_Goal A_: According to the passage on Johnson and Europe, how many predecessors has Johnson weathered European vicissitudes better than?

==== Passage to read

Johnson has so far weathered the European vicissitudes better than his six predecessors. Harold Macmillan to Theresa May were all scuppered by diverse European woes. The Ukrainian war, where the Kremlin has buttressed Johnson’s domestic credentials as Russia’s enemy No.1, has given him another chance to burnish Britain’s European exceptionalism. Tugendhat diplomatically conceals his distaste for Johnson’s less favourable characteristics. Yet the present British PM’s reputation for opportunism and untruthfulness is hardly likely to stand the UK in good stead as it grapples with economic misfortune (partly caused by leaving the EU) as well as European upheaval.

========

_Goal B_: Update the entries, starting at the line that has "state / province: Arkansas" and stopping after the line that has "name author: Rupr. ex E. Fourn.". Replace "collectors" with "collected by" and leave everything else unchanged.

==== Data

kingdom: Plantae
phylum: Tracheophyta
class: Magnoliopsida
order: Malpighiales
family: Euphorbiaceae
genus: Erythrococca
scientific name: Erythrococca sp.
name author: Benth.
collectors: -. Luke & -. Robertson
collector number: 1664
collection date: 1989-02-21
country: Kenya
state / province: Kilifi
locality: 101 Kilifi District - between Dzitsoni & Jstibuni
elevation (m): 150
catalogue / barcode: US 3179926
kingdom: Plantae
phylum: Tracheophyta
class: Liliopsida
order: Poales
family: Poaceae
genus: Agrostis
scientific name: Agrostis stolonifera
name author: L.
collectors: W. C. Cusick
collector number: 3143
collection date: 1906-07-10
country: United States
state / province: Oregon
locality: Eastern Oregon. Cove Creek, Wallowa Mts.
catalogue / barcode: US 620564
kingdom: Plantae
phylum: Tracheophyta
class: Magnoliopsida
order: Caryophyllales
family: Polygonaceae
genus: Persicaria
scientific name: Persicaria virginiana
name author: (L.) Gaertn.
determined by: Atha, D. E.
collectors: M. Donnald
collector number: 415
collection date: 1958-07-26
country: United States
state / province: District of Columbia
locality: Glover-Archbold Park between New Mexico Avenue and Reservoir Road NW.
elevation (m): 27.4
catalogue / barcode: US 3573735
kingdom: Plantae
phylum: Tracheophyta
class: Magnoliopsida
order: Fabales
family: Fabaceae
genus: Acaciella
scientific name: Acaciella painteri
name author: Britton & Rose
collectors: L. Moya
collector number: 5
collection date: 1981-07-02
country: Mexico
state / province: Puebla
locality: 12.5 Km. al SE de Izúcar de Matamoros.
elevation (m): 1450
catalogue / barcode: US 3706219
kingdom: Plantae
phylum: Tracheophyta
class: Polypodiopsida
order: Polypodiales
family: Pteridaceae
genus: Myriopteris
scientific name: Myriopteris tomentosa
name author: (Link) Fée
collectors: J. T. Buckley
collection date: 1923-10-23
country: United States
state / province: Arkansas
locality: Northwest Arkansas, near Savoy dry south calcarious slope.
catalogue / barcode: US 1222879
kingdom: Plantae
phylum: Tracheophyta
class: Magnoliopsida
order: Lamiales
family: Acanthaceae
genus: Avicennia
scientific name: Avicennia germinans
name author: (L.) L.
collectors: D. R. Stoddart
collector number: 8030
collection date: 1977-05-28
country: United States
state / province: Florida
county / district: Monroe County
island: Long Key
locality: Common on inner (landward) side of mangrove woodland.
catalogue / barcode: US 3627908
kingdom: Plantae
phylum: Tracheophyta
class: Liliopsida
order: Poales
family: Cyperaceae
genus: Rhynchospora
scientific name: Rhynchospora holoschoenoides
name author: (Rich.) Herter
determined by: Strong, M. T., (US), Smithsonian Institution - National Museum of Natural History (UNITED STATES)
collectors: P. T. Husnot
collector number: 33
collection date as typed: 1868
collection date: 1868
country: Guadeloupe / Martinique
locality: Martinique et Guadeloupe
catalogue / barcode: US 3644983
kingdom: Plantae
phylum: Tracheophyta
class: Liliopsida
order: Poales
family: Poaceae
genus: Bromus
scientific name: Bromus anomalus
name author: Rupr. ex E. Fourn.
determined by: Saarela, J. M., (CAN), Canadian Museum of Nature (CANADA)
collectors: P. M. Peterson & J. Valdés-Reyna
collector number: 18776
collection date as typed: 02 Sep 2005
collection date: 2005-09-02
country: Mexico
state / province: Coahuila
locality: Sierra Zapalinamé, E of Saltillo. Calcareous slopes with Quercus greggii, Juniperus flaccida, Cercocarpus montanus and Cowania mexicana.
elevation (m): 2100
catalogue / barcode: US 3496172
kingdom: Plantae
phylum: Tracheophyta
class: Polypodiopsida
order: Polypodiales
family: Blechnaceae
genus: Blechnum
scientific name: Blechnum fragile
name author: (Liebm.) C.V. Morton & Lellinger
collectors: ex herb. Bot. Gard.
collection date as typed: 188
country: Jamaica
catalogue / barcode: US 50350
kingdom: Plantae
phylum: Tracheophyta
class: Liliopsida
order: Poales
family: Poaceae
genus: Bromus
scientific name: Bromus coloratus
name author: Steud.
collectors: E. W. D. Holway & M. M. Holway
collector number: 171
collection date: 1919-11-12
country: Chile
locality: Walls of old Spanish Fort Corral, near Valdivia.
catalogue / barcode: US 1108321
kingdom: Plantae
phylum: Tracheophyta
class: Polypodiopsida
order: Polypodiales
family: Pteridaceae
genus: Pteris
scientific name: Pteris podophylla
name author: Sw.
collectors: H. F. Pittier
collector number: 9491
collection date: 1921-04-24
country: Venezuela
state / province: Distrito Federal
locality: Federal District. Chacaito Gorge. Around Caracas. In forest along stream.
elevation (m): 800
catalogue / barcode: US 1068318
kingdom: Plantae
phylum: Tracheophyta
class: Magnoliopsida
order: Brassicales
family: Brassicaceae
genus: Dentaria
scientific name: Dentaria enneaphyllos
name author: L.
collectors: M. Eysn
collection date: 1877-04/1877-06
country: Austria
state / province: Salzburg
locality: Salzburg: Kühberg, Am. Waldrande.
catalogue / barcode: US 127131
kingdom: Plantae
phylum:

========

_Expected output A_: Six.

_Expected output B_:
state / province: Arkansas
locality: Northwest Arkansas, near Savoy dry south calcarious slope.
catalogue / barcode: US 1222879
kingdom: Plantae
phylum: Tracheophyta
class: Magnoliopsida
order: Lamiales
family: Acanthaceae
genus: Avicennia
scientific name: Avicennia germinans
name author: (L.) L.
collected by: D. R. Stoddart
collector number: 8030
collection date: 1977-05-28
country: United States
state / province: Florida
county / district: Monroe County
island: Long Key
locality: Common on inner (landward) side of mangrove woodland.
catalogue / barcode: US 3627908
kingdom: Plantae
phylum: Tracheophyta
class: Liliopsida
order: Poales
family: Cyperaceae
genus: Rhynchospora
scientific name: Rhynchospora holoschoenoides
name author: (Rich.) Herter
determined by: Strong, M. T., (US), Smithsonian Institution - National Museum of Natural History (UNITED STATES)
collected by: P. T. Husnot
collector number: 33
collection date as typed: 1868
collection date: 1868
country: Guadeloupe / Martinique
locality: Martinique et Guadeloupe
catalogue / barcode: US 3644983
kingdom: Plantae
phylum: Tracheophyta
class: Liliopsida
order: Poales
family: Poaceae
genus: Bromus
scientific name: Bromus anomalus
name author: Rupr. ex E. Fourn.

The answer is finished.